I had a full-circle moment last month. To understand, I need to provide you with a bit of my history.
When I graduated from college, my plan was to become a schoolteacher and write during the summers. But I needed a break before continuing my education. So, I took a job as a teaching assistant in a one-room schoolhouse located in Bear Valley, California, a tiny High Sierra resort.
I was 21 years old, teaching English and more to approximately 30 kindergartner-through-8th-grade students. Though I didn’t realize it at the time, that experience would actually prove to be the start of my writing coach career. One Halloween, the kids and I listened to a recording of “The Tell-Tale Heart” and discussed how Edgar Allan Poe had managed to make the story so incredibly creepy. Then they set out to write their own stories, after which we met one-on-one to discuss not their mistakes, but how they could make their stories scarier. As I recalled in a prior post, the rewrites were so effective, I couldn’t finish reading them that night, and had to leave my house in search of company and a cocktail. My students were thrilled.
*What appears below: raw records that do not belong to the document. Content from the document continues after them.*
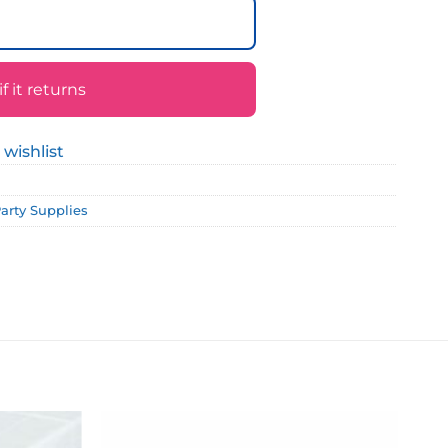
 it returns
 wishlist
Party Supplies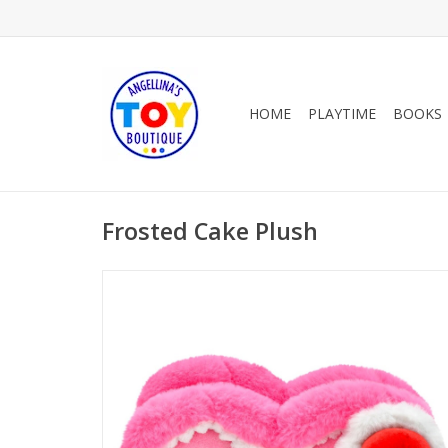
HOME
PLAYTIME
BOOKS
Frosted Cake Plush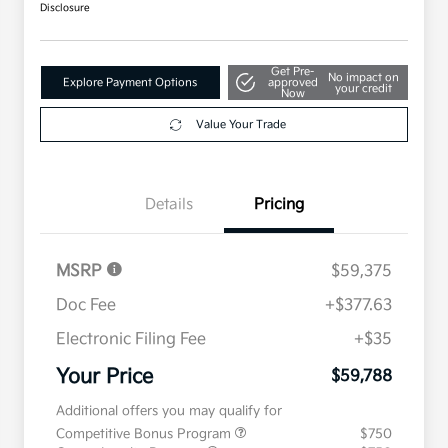
Disclosure
Get Pre-
No impact on
Explore Payment Options
approved
your credit
Now
Value Your Trade
Details
Pricing
MSRP
$59,375
Doc Fee
+$377.63
Electronic Filing Fee
+$35
Your Price
$59,788
Additional offers you may qualify for
Competitive Bonus Program
$750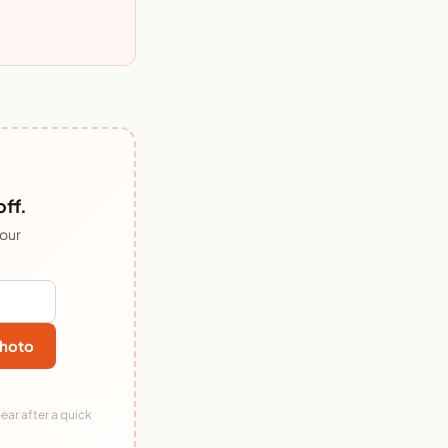
ff.
 our
hoto
ear after a quick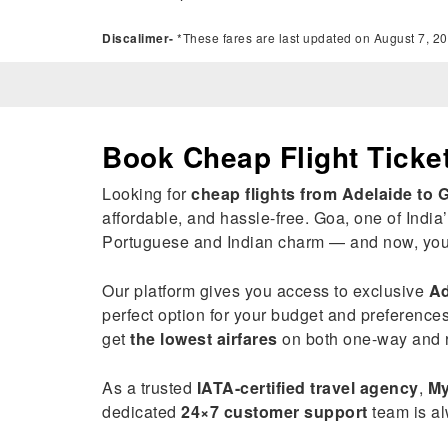
Discalimer-
*These fares are last updated on August 7, 20
Book Cheap Flight Ticke
Looking for
cheap flights from Adelaide to 
affordable, and hassle-free. Goa, one of India’
Portuguese and Indian charm — and now, you c
Our platform gives you access to exclusive
Ad
perfect option for your budget and preference
get
the lowest airfares
on both one-way and r
As a trusted
IATA-certified travel agency
,
My
dedicated
24×7 customer support
team is al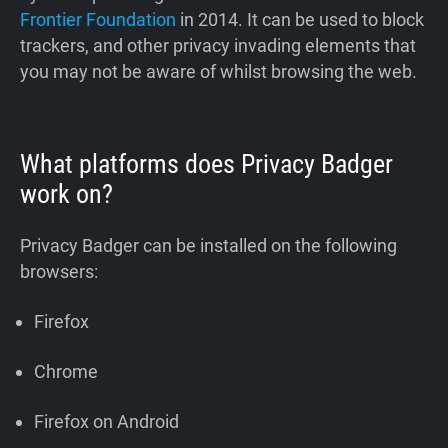
Frontier Foundation
in 2014. It can be used to block
trackers, and other privacy invading elements that
you may not be aware of whilst browsing the web.
What platforms does Privacy Badger
work on?
Privacy Badger can be installed on the following
browsers:
Firefox
Chrome
Firefox on Android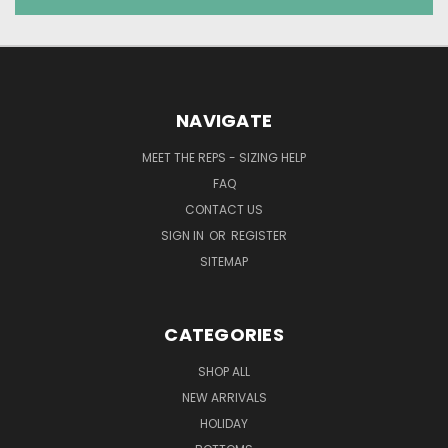
NAVIGATE
MEET THE REPS - SIZING HELP
FAQ
CONTACT US
SIGN IN
OR
REGISTER
SITEMAP
CATEGORIES
SHOP ALL
NEW ARRIVALS
HOLIDAY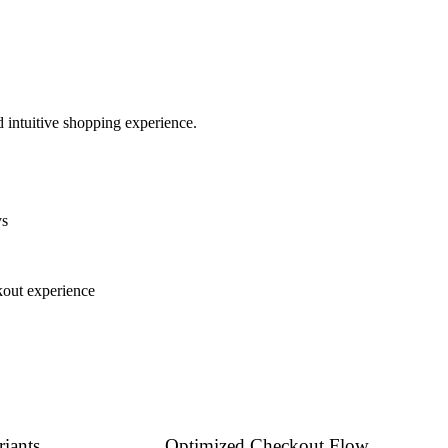
 intuitive shopping experience.
ys
kout experience
iants
Optimized Checkout Flow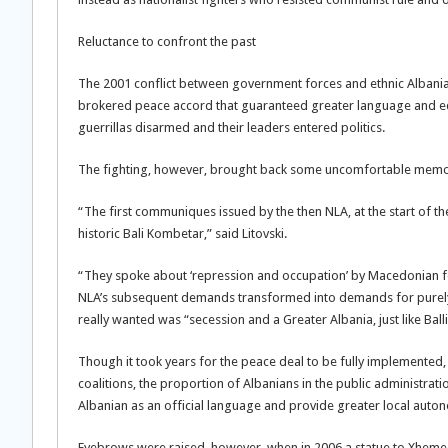
Reluctance to confront the past
The 2001 conflict between government forces and ethnic Albanian
brokered peace accord that guaranteed greater language and edu
guerrillas disarmed and their leaders entered politics.
The fighting, however, brought back some uncomfortable memo
“The first communiques issued by the then NLA, at the start of the 
historic Bali Kombetar,” said Litovski.
“They spoke about ‘repression and occupation’ by Macedonian forc
NLA’s subsequent demands transformed into demands for purely et
really wanted was “secession and a Greater Albania, just like Ba
Though it took years for the peace deal to be fully implemented,
coalitions, the proportion of Albanians in the public administra
Albanian as an official language and provide greater local auton
Eyebrows were raised, however, when in 2006 a statue to Xheme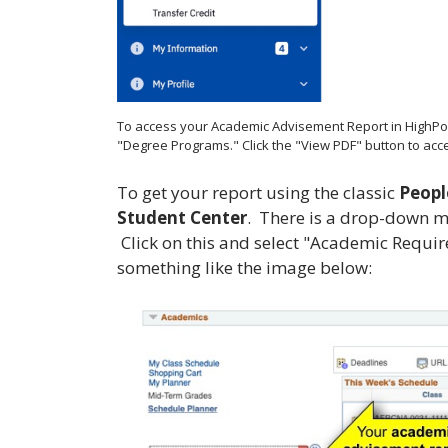
To access your Academic Advisement Report in HighPoint
"Degree Programs." Click the "View PDF" button to acce
To get your report using the classic
Peopl
Student Center
. There is a drop-down men
Click on this and select "Academic Requi
something like the image below: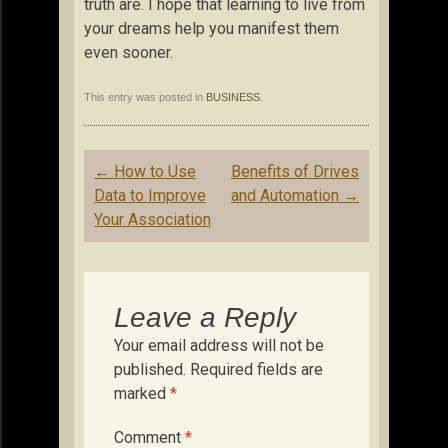
truth are. I hope that learning to live from
your dreams help you manifest them
even sooner.
This entry was posted in
BUSINESS
.
Post
←
How to Use
Benefits of Drives
navigation
Data to Improve
and Automation
→
Your Association
Leave a Reply
Your email address will not be
published.
Required fields are
marked
*
Comment
*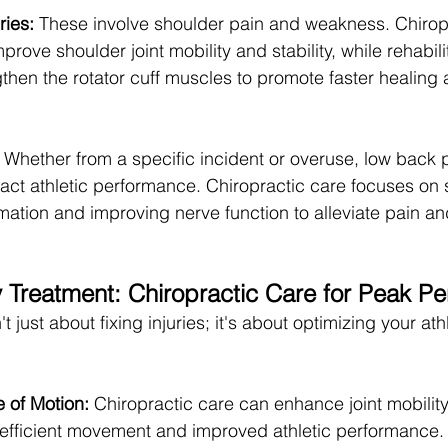
ries:
 These involve shoulder pain and weakness. Chirop
rove shoulder joint mobility and stability, while rehabili
then the rotator cuff muscles to promote faster healing
  Whether from a specific incident or overuse, low back 
pact athletic performance. Chiropractic care focuses on s
ation and improving nerve function to alleviate pain an
 Treatment: Chiropractic Care for Peak P
t just about fixing injuries; it's about optimizing your athl
 of Motion:
 Chiropractic care can enhance joint mobility,
efficient movement and improved athletic performance.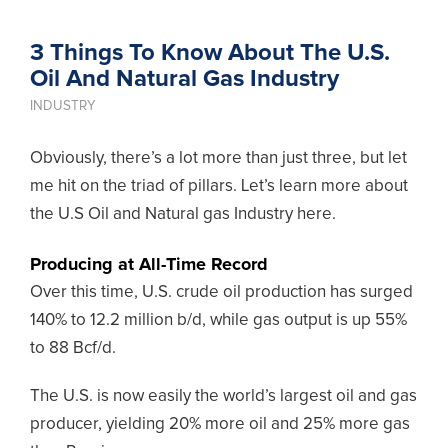
3 Things To Know About The U.S.
Oil And Natural Gas Industry
INDUSTRY
Obviously, there’s a lot more than just three, but let
me hit on the triad of pillars. Let’s learn more about
the U.S Oil and Natural gas Industry here.
Producing at All-Time Record
Over this time, U.S. crude oil production has surged
140% to 12.2 million b/d, while gas output is up 55%
to 88 Bcf/d.
The U.S. is now easily the world’s largest oil and gas
producer, yielding 20% more oil and 25% more gas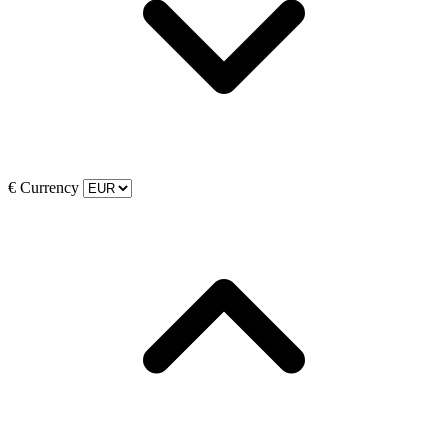
€
Currency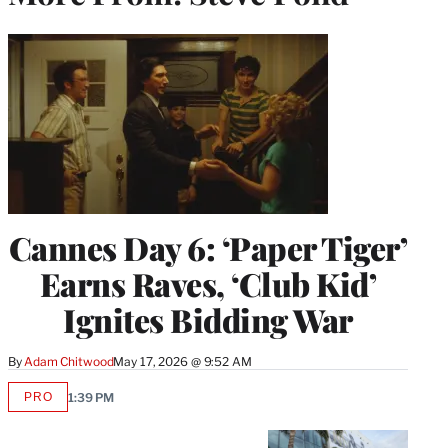
Cannes Day 6: ‘Paper Tiger’
Earns Raves, ‘Club Kid’
Ignites Bidding War
By
Adam Chitwood
May 17, 2026 @ 9:52 AM
PRO
1:39 PM
AVAILABLE
TO
WRAPPRO
MEMBERS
Over the years, plans changed. I would spend close to five years at the resort instead of pursuing my teaching credential, and ultimately end up in New York as an assistant editor on the Ladies’ Home Journal. It would take a couple of decades for me to pick up the teaching mantle again, this time as a writing coach.
But I’m getting ahead of myself. One of my second graders at the Bear Valley Elementary School was a slender girl named Silver Stephenson, whose mother used to cut her hair by putting a bowl over her head and trimming accordingly. We were 14 years apart, a gap that ceased to matter as we got older and became friends when I moved to San Francisco in 1999 after my mom got sick. Having gotten into web design and promotion by that point, Silvia—the name she goes by as an adult—was the one who convinced me to start blogging more than 25 years ago, which is one of the reasons my website often ranks on page 1, 2, or 3 of Google.
Last week, Silvia, who has become an artificial intelligence consultant in addition to working as a product design leader, start-up strategist, and website designer, flew up to Bend to be my AI coach. I wanted to gain at least a basic understanding of how AI works and explore how my clients and I might be able to use it in our work. Four days later, I walked away with monster insights, an admitted sense of overwhelm and possibility, and immense gratitude for a friendship that has taken a 180° turn. The student is now the teacher.